In the future, it would be reasonable for regulatory legal acts that develop the provisions of items of legislation (including international treaties) to include provisions that (1) exclude clinical trial data for pharmaceuticals from information that is published, and (2) provide for the relevant data to be set out in the application as an independent but integral part of the description which may be disregarded (excluded) when documents are prepared for publication.

“THE HOLDER OF THE RELEVANT PATENT TO THE METHOD OF TREATMENT MAY NOT EXERCISE THE POWER TO PROHIBIT A SUBSTANCE BEING USED WHICH IS NOT PROTECTED BY ITS PATENT.”

Such an approach is aimed at protecting the interests of those performing the trials and subsequent rights holders. However, we are speaking about the need to maintain a balance of the interests of all parties, with the protection of public health as the ultimate objective, so it seems proper for the Association of Russian Pharmaceutical Producers to have raised the issue of the need to establish defined exceptions from the fairly harsh legislative rules that govern the circulation of medicines in cases where using information (data) from the registration dossier of medicines and the results of clinical trials of medicines is necessary in the interests of protecting public health.

The fourth part of the Russian Civil Code contains no provisions that would prevent such a rule being implemented by way of measures to protect public health.

Another issue that is often discussed is restricting the ability to patent methods of treatment. A proposal to introduce such a restriction is justified because it seems that protecting a treatment that uses a substance taken (provided) after the expiry of the patent for a medicine will in essence extend the term of the patent for the medicine. We believe that this logic is flawed.

First, the Civil Code does not refer to methods of treatment which cannot be protected by a patent. Second, the scope of the exclusive right to the method of treatment, as to an invention, is determined by the formula of the invention contained in the patent.
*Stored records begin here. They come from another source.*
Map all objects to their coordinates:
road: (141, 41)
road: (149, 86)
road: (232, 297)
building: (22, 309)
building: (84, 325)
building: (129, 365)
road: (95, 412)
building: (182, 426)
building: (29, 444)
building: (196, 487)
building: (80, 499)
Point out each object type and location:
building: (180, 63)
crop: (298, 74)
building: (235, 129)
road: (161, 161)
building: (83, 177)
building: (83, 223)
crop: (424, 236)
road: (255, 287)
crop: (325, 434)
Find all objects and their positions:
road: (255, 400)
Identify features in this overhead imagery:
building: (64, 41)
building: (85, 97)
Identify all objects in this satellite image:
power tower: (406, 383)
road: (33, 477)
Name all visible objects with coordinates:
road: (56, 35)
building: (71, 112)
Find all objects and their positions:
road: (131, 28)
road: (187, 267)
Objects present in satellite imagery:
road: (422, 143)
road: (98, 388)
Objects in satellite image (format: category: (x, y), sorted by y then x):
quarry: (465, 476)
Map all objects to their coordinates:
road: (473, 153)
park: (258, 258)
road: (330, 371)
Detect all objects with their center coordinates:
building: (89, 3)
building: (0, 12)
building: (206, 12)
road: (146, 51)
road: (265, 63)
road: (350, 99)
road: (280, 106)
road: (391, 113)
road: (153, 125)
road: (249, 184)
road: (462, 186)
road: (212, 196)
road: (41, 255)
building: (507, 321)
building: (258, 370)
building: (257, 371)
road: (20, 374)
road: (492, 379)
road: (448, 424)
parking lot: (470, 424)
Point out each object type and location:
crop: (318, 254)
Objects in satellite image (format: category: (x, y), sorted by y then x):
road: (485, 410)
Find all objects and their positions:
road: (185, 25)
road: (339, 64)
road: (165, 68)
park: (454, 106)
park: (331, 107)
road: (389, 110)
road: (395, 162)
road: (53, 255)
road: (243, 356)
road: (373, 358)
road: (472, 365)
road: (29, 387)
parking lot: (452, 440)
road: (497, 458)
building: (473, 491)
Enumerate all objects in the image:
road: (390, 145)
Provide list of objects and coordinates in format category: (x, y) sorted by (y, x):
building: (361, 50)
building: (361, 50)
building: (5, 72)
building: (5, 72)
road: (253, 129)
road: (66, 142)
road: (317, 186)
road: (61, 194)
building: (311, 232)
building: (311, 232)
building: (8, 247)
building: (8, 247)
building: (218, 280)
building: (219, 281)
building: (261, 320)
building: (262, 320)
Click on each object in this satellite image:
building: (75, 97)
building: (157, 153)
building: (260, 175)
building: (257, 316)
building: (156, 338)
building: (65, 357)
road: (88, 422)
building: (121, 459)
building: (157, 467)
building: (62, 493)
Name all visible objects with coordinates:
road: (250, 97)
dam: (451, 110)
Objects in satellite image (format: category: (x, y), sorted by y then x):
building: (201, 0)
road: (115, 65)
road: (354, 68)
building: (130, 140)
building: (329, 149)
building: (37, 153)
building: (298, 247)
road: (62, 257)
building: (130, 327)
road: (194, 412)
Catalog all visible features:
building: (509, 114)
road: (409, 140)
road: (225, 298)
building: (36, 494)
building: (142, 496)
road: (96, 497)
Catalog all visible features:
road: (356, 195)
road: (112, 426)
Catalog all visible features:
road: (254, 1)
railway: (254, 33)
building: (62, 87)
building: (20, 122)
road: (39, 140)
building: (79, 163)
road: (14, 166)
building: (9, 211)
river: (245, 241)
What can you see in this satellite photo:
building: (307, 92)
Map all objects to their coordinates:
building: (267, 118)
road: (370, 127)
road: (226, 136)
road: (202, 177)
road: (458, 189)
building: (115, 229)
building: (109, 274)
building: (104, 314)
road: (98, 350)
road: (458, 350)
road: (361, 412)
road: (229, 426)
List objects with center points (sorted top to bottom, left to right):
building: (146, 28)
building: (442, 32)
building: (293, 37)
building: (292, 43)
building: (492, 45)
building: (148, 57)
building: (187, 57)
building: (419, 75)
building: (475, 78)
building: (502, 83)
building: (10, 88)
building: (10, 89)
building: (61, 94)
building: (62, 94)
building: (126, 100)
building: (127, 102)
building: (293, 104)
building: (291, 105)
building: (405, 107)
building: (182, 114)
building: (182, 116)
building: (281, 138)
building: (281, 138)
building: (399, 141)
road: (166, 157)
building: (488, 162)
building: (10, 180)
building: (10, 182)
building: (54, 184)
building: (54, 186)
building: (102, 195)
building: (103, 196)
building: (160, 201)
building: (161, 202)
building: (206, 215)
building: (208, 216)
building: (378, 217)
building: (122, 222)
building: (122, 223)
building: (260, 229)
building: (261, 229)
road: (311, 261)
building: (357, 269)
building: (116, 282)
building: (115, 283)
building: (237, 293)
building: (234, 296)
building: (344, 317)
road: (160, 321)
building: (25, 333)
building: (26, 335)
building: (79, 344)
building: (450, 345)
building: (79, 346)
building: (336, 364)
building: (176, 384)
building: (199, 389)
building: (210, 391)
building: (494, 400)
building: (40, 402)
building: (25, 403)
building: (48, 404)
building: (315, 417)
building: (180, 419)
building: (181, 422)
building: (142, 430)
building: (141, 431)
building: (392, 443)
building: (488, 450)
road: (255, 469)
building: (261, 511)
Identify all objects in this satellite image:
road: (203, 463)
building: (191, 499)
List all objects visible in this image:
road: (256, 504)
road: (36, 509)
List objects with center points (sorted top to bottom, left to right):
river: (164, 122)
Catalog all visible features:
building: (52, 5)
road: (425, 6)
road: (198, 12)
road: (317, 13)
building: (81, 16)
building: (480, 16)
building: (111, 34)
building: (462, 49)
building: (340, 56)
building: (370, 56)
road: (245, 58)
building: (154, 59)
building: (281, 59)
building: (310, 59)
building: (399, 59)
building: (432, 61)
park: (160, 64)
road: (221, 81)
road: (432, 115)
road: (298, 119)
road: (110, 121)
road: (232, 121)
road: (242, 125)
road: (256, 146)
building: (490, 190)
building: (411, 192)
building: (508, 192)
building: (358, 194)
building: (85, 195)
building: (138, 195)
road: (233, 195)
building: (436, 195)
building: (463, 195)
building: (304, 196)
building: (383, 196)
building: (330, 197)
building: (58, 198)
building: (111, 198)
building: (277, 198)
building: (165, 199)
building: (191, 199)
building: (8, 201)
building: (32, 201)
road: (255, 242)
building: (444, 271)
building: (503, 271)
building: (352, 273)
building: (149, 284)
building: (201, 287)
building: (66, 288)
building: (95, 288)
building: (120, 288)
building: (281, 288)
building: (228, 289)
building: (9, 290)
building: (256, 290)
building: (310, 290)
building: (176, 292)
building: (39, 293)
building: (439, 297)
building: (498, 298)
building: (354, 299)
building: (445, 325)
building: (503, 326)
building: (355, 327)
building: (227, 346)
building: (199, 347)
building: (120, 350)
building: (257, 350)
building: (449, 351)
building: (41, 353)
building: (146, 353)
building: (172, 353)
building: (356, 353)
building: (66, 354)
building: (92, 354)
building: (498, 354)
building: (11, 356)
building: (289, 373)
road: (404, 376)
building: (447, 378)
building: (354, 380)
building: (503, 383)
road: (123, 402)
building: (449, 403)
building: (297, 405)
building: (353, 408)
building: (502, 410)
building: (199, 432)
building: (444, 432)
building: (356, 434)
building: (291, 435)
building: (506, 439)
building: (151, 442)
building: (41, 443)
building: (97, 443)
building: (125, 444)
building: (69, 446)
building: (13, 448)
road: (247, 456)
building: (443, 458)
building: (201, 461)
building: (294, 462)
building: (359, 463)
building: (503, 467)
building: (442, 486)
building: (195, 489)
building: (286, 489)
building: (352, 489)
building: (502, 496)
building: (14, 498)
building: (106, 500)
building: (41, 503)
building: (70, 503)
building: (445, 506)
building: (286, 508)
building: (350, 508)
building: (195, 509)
To interpret the formula of an invention, a description of the invention may be used. No other items or indicators may be included in the protectable exclusive right to the method of treatment. Accordingly, the holder of the relevant patent to the method of treatment may not exercise the power to prohibit a substance being used which is not protected by its patent.

It is also important to bear in mind that there are provisions in current IP legislation that restrict the effect of monopoly patent law in particular situations. It is not currently justified for Russia to introduce a legislative bar on patenting a method of treatment. The lack of such а provision in no way affects the development of the Russian pharmaceuticals industry.

Another topical issue is the relationship between trademarks and international non-patent names (INNs). The Russian regulator Rospatent has been attempting to resolve this difficulty for a while, since there have been attempts by bad-faith applicants to register INNs as trademarks from the late 1990s onwards.

The result of its efforts was the regulation for using databases of the All-Russian Health Protection Organisation (ARHPO), containing information on INNs. The ARHPO database is recommended for use as an additional source of information, and state members of ARHPO assume a range of obligations, including the obligation to prevent INNs, or names derived from them, from being used as parts of trademarks.